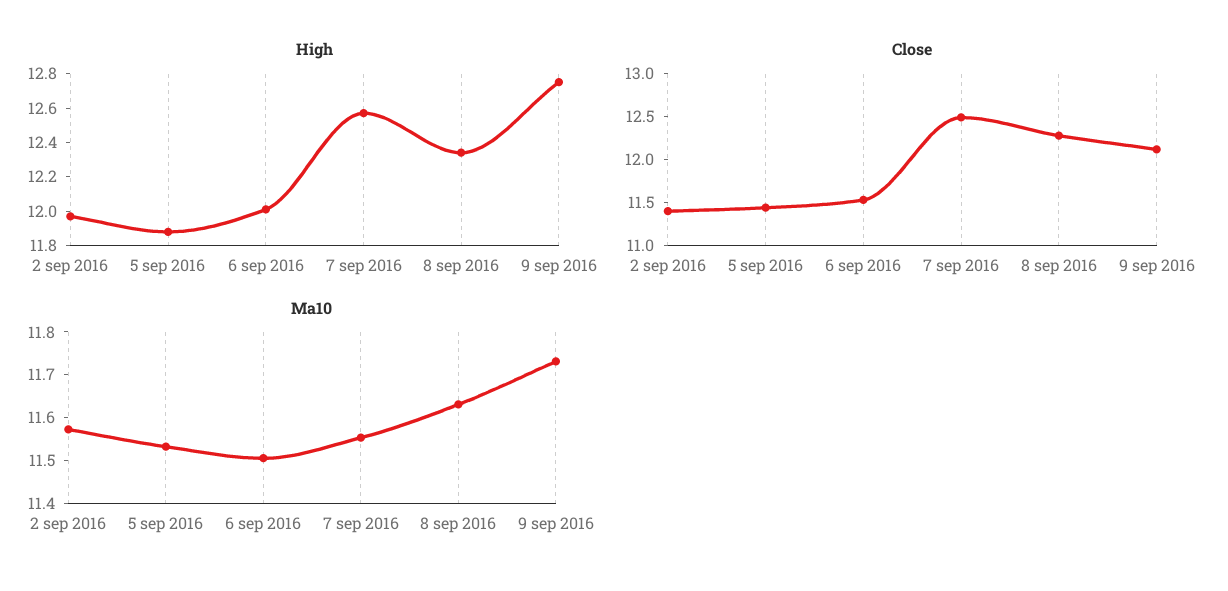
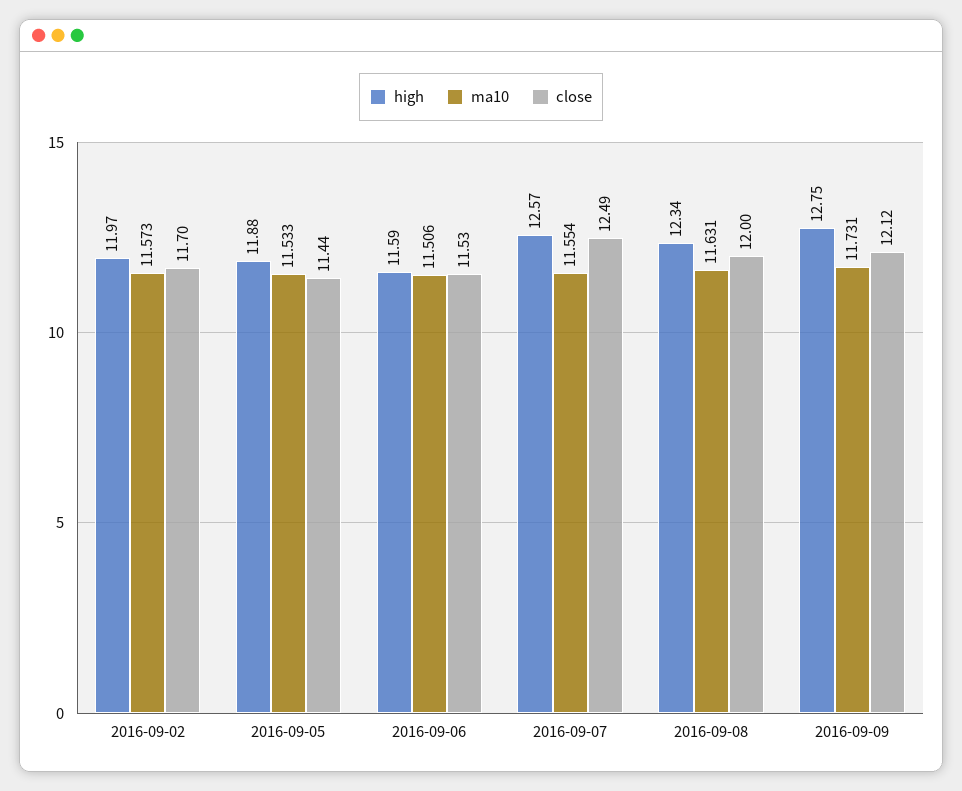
High, 6 sep 2016: 12 -> 11.59
Close, 2 sep 2016: 11.4 -> 11.7
Close, 8 sep 2016: 12.3 -> 12

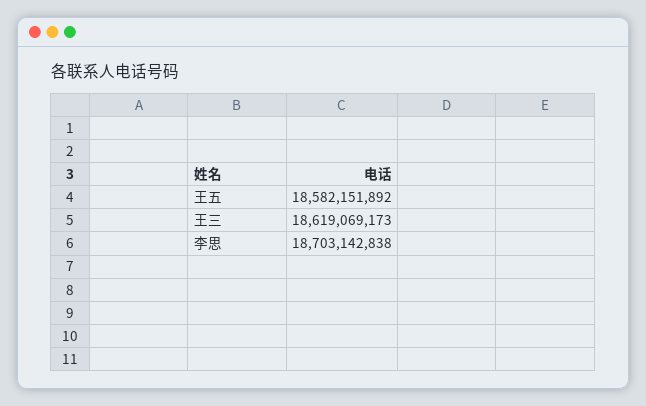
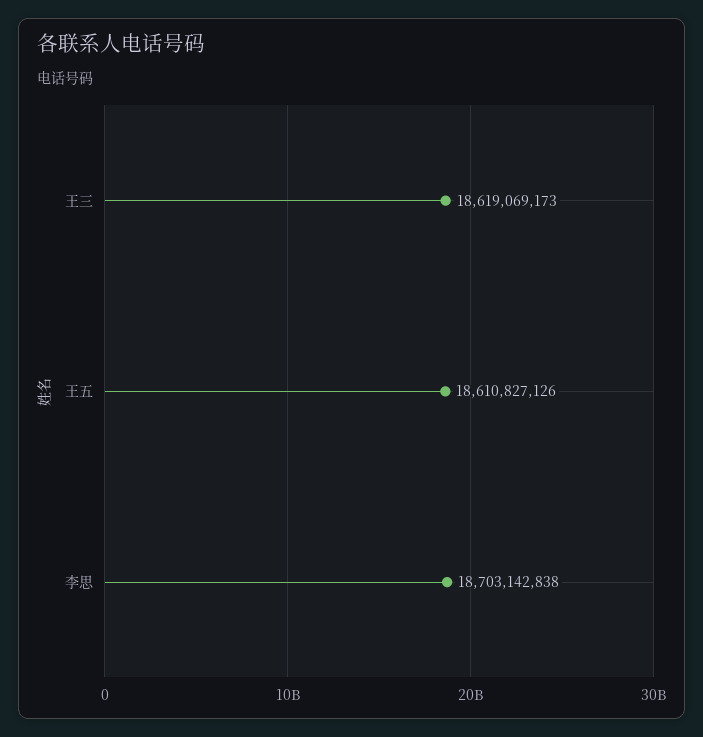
王五: 18582151892 -> 18610827126

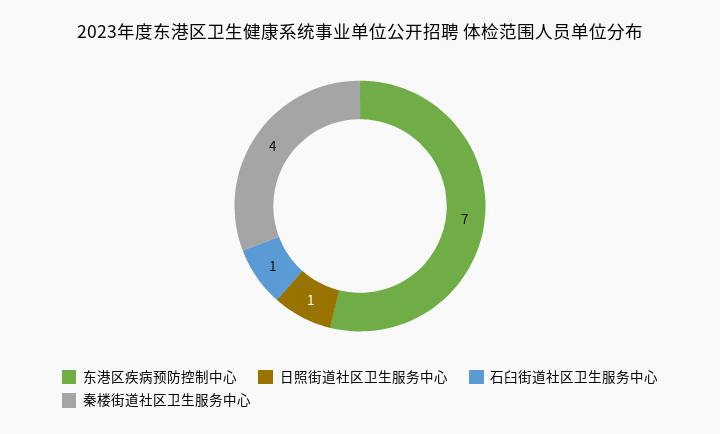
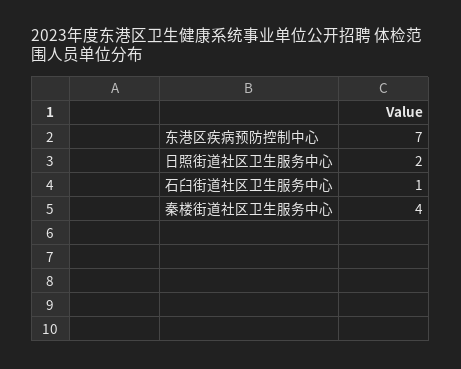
日照街道社区卫生服务中心: 1 -> 2

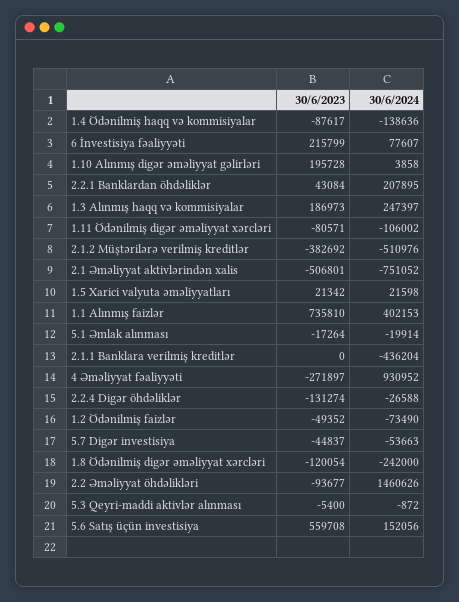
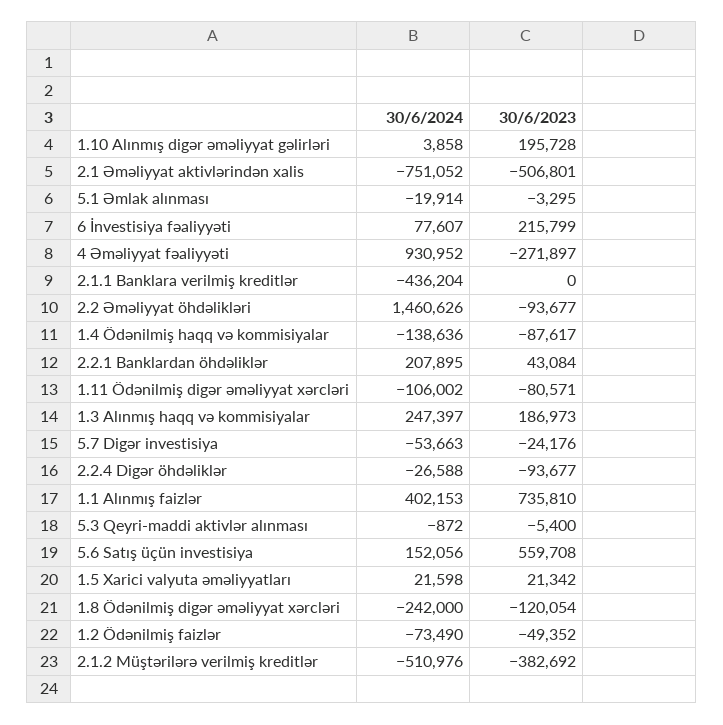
30/6/2023, 5.1 Əmlak alınması: -17264 -> -3295
30/6/2023, 2.2.4 Digər öhdəliklər: -131274 -> -93677
30/6/2023, 5.7 Digər investisiya: -44837 -> -24176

Work to complete –
Every line above that carries the string "Digər" should be copied.

Answer section –
30/6/2023, 2.2.4 Digər öhdəliklər: -131274 -> -93677
30/6/2023, 5.7 Digər investisiya: -44837 -> -24176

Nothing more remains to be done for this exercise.